Tau tangles in the brain, which are considered a marker of Alzheimer’s disease, were detected with a tau positron emission tomography (PET) scan.
## Key Findings for the High-risk Group
Interestingly, associations emerged only in women with higher genetic risk for Alzheimer’s disease.
In the high-risk group, worse self-reported sleep was related to poorer performance on tasks of visual memory.
Similarly, these individuals demonstrated greater levels of tau in limbic areas deep within the brain, which play a critical role in memory abilities and are often affected early in Alzheimer’s disease.
In contrast, these relationships were not observed in the low-risk group or with verbal memory in either group.

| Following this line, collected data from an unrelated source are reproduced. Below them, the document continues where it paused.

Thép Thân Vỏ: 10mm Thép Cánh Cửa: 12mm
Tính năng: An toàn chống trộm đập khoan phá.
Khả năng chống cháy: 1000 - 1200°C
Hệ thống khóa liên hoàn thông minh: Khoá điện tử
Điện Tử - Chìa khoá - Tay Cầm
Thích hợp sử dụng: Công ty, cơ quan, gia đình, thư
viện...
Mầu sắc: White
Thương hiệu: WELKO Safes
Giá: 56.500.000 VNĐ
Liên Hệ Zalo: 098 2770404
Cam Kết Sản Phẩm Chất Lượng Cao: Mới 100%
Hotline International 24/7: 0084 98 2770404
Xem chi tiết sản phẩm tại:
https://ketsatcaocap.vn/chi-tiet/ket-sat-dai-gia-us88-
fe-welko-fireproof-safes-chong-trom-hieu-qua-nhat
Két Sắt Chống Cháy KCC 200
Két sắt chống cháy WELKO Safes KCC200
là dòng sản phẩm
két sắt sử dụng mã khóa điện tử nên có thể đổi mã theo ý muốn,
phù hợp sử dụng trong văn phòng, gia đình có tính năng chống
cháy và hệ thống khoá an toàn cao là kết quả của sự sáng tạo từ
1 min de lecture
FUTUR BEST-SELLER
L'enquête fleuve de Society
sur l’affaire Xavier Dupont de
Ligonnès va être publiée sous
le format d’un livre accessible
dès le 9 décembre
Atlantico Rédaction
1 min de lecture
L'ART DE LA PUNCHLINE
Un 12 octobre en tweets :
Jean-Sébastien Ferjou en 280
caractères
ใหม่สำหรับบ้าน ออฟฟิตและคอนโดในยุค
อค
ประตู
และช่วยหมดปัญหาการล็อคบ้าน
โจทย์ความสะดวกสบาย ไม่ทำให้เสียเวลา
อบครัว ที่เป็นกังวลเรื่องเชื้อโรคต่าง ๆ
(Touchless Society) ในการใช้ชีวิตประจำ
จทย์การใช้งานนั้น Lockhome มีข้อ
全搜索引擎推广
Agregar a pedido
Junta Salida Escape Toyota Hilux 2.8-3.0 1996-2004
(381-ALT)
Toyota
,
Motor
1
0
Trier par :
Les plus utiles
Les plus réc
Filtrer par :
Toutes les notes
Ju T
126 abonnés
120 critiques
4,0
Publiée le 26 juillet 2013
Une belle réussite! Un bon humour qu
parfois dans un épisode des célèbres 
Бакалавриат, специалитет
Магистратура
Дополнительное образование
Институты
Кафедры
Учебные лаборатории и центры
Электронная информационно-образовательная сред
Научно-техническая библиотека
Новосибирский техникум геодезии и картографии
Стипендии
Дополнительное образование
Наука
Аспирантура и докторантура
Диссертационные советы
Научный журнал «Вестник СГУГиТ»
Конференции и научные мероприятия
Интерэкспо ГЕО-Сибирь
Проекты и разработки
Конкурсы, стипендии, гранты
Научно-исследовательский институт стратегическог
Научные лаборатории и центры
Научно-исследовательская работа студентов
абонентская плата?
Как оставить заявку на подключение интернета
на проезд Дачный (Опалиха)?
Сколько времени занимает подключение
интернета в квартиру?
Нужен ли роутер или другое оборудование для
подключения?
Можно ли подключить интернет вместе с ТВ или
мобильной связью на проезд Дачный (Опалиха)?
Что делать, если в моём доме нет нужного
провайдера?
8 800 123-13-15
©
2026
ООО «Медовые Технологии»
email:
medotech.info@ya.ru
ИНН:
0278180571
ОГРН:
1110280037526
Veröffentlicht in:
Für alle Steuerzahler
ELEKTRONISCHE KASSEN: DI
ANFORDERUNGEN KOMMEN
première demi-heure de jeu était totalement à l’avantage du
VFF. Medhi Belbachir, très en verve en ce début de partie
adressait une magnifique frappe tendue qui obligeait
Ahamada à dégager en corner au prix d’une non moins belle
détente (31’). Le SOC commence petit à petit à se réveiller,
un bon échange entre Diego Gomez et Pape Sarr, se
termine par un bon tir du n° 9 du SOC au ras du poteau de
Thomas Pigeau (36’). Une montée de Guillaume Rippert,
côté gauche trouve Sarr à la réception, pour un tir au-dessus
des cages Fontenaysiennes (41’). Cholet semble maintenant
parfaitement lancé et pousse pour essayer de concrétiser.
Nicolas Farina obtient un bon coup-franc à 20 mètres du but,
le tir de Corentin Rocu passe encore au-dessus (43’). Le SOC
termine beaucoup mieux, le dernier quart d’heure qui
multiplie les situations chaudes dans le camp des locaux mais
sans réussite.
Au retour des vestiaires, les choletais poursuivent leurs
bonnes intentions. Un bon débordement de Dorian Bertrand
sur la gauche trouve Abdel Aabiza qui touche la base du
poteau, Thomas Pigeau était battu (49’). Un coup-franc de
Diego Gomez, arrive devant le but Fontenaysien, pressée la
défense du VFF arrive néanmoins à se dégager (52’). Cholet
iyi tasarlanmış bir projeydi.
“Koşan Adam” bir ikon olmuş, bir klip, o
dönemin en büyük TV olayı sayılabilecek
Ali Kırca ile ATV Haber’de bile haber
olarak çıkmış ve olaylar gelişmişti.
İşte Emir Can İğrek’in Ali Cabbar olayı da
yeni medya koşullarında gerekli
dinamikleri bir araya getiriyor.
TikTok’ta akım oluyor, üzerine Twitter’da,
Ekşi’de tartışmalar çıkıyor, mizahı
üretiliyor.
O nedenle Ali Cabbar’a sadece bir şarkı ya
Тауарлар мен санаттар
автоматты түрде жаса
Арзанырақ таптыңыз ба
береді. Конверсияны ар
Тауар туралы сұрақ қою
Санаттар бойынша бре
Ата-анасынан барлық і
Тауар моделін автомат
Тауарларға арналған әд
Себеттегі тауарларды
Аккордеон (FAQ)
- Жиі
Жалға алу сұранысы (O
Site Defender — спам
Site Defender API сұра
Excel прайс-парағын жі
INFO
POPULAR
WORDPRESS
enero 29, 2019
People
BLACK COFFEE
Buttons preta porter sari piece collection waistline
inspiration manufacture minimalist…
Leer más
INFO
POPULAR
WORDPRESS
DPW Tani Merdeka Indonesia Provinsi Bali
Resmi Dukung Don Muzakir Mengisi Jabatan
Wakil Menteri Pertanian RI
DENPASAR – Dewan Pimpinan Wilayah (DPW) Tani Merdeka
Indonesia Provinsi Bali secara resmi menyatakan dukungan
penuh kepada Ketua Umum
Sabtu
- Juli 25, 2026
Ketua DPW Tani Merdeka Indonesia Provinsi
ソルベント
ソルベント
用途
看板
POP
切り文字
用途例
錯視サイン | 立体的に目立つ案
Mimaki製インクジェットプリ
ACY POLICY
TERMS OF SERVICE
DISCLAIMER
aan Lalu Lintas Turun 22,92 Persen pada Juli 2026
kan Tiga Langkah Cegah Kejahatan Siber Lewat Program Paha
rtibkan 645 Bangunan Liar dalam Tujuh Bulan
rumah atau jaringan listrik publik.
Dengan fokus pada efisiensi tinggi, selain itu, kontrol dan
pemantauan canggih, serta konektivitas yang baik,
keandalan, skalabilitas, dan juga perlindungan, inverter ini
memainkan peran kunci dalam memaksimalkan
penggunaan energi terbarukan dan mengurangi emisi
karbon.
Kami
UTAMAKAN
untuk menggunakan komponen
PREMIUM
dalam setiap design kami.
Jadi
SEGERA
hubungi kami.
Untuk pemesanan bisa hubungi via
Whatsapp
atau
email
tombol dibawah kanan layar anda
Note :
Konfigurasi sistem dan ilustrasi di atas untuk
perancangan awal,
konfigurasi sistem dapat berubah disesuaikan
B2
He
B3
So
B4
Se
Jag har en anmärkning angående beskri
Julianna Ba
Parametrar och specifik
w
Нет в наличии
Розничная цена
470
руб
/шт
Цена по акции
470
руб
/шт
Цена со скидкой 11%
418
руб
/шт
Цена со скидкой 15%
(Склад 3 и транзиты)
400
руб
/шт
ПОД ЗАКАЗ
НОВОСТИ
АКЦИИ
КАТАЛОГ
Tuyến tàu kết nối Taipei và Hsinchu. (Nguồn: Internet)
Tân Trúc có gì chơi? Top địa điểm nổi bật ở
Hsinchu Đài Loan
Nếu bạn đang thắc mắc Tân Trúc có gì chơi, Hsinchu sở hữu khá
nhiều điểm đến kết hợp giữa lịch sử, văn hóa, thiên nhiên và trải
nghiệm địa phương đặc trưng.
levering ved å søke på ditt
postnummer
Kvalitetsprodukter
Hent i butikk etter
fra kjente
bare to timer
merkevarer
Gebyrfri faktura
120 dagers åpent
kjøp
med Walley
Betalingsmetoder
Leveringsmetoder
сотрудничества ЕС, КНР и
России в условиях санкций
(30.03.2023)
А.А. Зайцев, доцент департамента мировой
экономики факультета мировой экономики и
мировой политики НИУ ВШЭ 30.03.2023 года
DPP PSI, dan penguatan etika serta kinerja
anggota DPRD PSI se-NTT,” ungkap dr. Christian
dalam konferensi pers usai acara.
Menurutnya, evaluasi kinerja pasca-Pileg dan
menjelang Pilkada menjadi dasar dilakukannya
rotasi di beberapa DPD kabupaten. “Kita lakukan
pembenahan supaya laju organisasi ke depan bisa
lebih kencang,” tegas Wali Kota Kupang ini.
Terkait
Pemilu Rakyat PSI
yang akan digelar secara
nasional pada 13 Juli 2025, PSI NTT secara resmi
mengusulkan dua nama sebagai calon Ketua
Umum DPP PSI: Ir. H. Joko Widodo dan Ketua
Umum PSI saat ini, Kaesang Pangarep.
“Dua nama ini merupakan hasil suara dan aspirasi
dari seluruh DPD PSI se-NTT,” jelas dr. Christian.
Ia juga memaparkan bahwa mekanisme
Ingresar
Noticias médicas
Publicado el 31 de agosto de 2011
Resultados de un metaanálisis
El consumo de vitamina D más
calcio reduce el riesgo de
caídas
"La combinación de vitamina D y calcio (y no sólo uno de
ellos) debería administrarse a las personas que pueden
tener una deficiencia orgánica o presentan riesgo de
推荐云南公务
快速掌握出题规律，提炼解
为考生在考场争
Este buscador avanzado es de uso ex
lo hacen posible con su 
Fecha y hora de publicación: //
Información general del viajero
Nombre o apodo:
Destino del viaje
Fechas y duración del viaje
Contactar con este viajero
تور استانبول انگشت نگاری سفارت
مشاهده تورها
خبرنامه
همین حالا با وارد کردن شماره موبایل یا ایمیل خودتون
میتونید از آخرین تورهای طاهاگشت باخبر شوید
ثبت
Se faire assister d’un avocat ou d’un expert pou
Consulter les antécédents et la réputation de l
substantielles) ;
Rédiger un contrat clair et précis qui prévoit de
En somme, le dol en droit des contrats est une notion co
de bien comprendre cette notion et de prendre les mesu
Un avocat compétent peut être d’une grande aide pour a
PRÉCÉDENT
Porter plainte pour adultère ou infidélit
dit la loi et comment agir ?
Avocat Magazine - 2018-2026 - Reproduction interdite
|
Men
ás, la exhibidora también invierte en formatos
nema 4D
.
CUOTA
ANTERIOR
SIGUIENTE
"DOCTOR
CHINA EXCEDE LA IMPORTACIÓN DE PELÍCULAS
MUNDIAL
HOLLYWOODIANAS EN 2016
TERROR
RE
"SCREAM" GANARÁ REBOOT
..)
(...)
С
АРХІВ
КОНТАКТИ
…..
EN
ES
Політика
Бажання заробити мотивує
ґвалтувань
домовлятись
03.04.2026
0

What This Means for Brain Health and Early Detection
Based on their findings, Lui and colleagues concluded that poor sleep is associated with more tau tangles in certain brain regions and poorer visual memory performance, specifically in older women with higher genetic risk for Alzheimer’s disease.
The authors suggest that improving sleep may provide some resilience against Alzheimer’s-related brain changes, although future longitudinal research in larger samples of individuals from diverse backgrounds is needed to confirm this.
They also note that visual memory tests may be more sensitive to sleep-related memory impairment in women at elevated risk, and that a simple sleep questionnaire could serve as a quick and cost-effective tool for detecting early brain changes.
Together, these findings suggest that the connection between sleep and the brain may be especially important for women at an elevated genetic risk for Alzheimer’s, and that visual memory tests may be picking up on subtle changes that verbal tests are missing.
All of this is a reminder that sleep is about more than just feeling well-rested; it may be related to how our brains age over time.